Sinopse: Not too long from today, a new, highly contagious virus makes its way across the globe. Most who get sick experience nothing worse than flu, fever and headaches. But for the unlucky one percent – and nearly five million souls in the United States alone – the disease causes “Lock In”: Victims fully awake and aware, but unable to move or respond to stimulus. The disease affects young, old, rich, poor, people of every color and creed. The world changes to meet the challenge. A quarter of a century later, in a world shaped by what’s now known as “Haden’s syndrome,” rookie FBI agent Chris Shane is paired with veteran agent Leslie Vann. The two of them are assigned what appears to be a Haden-related murder at the Watergate Hotel, with a suspect who is an “integrator” – someone who can let the locked in borrow their bodies for a time. If the Integrator was carrying a Haden client, then naming the suspect for the murder becomes that much more complicated. But “complicated” doesn’t begin to describe it. As Shane and Vann began to unravel the threads of the murder, it becomes clear that the real mystery – and the real crime – is bigger than anyone could have imagined. The world of the locked in is changing, and with the change comes opportunities that the ambitious will seize at any cost. The investigation that began as a murder case takes Shane and Vann from the halls of corporate power to the virtual spaces of the locked in, and to the very heart of an emerging, surprising new human culture. It’s nothing you could have expected.

Que eu sou apaixonada por ficção-científica não preciso nem comentar, não é mesmo? Que eu estou completamente deslumbrada pelo Wil Wheaton narrando então, nem vou comentar mais.
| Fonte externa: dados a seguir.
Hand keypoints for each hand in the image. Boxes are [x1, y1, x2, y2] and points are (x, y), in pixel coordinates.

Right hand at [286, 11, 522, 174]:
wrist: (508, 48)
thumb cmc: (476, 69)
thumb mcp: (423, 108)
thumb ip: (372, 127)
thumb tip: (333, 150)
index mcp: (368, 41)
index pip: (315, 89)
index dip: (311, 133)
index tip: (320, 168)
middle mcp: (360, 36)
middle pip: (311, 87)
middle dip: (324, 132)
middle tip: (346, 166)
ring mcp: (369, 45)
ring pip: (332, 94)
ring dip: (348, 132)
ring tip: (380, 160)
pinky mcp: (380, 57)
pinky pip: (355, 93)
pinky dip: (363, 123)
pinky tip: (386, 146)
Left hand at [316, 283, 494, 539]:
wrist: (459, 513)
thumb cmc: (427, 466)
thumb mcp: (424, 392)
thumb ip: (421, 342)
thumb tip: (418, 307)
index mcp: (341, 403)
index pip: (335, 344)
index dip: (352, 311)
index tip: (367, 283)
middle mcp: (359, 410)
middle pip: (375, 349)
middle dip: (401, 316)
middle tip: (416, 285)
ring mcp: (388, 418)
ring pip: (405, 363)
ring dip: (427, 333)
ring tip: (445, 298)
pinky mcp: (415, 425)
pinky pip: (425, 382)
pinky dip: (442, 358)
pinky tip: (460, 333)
Agora, que o tio John é um dos meus autores favoritos de todos os tempos, acho que já deixei bem claro…

Somos apresentados a uma realidade interessante em Lock In (Encarcerados), a população mundial foi afetada por um vírus que tem três estágios, no primeiro estágio existe sintomas parecidos com a gripe comum, no segundo estágio entram os sintomas parecidos com a meningite – e que causam alterações estruturais no cérebro dos infectados – e o terceiro estágio, que prende as vítimas dentro dos seus cérebros, ou seja, eles são completamente conscientes, porém seus corpos não funcionam.

Estas pessoas são portadores da Síndrome de Haden e conhecidas como Hadens, e, quando utilizam seus “robôs pessoais” são chamados de Threeps, em homenagem ao C3-PO – sim, o do Star Wars. Já aqueles que não alcançaram o terceiro estágio da doença, mas tiveram seus cérebros alterados, são chamados de integradores, pois podem conectar o cérebro de um Haden ao seu corpo para que este possa “viver um dia como uma pessoa normal”.

Compreendendo esta parte mais técnica, acompanhamos uma das equipes do FBI especializada em crimes relacionados aos Hadens e integradores. A agente Leslie Vaan e o agente Chris Shane, o primeiro Haden do FBI.

Vaan e Shane se deparam com um caso de assassinato relacionado a um integrador e acabam se deparando com uma conspiração. E é essa conspiração que dita a velocidade e todos os problemas que Vaan e Shane vão enfrentar, incluindo tentativas de assassinato a eles e seus amigos e familiares, perseguição em alta velocidade e muita destruição de Threeps.

Ao final do audiobook existe um compilado de notícias, leis e projetos que explicam passo a passo o que aconteceu com o mundo durante os primeiros contágios dos humanos com o vírus da Síndrome de Haden – e inclusive explica o motivo por trás desse nome. E aqui foi a questão que me deixou mais interessada e ao mesmo tempo assustada com este livro.

Pelo fato de eu ser médica, sempre que me deparo com esses temas baseados na realidade do ponto em que se encontra a nossa medicina, fico bastante curiosa para saber de onde veio, como funciona, quais os sintomas e tudo o mais. E, mesmo cheio de tecnologia e ficção-científica, o tio Scalzi fez sua tarefa de casa muito bem feita. Ele traz um vírus como base que preocupou muito a população mundial – o vírus da gripe aviária – e criou algumas mutações no vírus para explicar o que acontece com as pessoas.

Foi simplesmente fantástico de acompanhar a evolução das pesquisas para o vírus Haden, porque é muito próxima da nossa realidade.

Em resumo, esse foi mais um desses livros que esperava ser bom, mas que conseguiu surpreender completamente.

5/5 e favoritadíssimo! Ansiosa para Head On.